== INPUT DATA ==

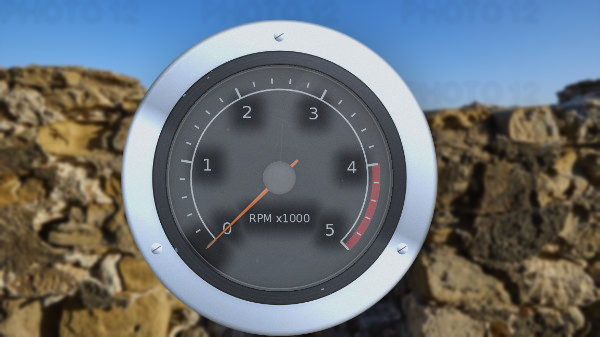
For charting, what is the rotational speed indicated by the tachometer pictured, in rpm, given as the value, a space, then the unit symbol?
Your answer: 0 rpm
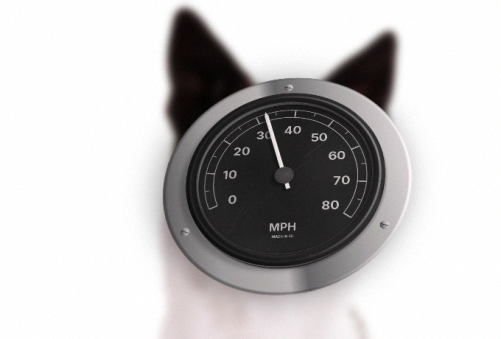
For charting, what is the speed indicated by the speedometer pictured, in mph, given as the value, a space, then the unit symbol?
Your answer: 32.5 mph
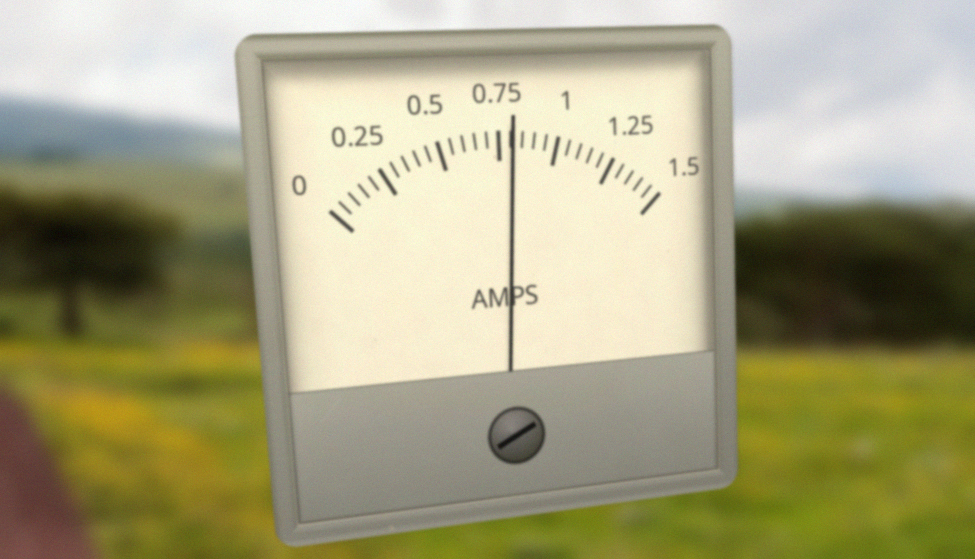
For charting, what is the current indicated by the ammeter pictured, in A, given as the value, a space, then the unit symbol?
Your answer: 0.8 A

===

- TASK TO COMPLETE -
Copy the lines above word for word, but omit the pictures.

- SOLUTION FOR THIS TASK -
For charting, what is the rotational speed indicated by the tachometer pictured, in rpm, given as the value, a space, then the unit symbol?
Your answer: 0 rpm
For charting, what is the speed indicated by the speedometer pictured, in mph, given as the value, a space, then the unit symbol?
Your answer: 32.5 mph
For charting, what is the current indicated by the ammeter pictured, in A, given as the value, a space, then the unit symbol?
Your answer: 0.8 A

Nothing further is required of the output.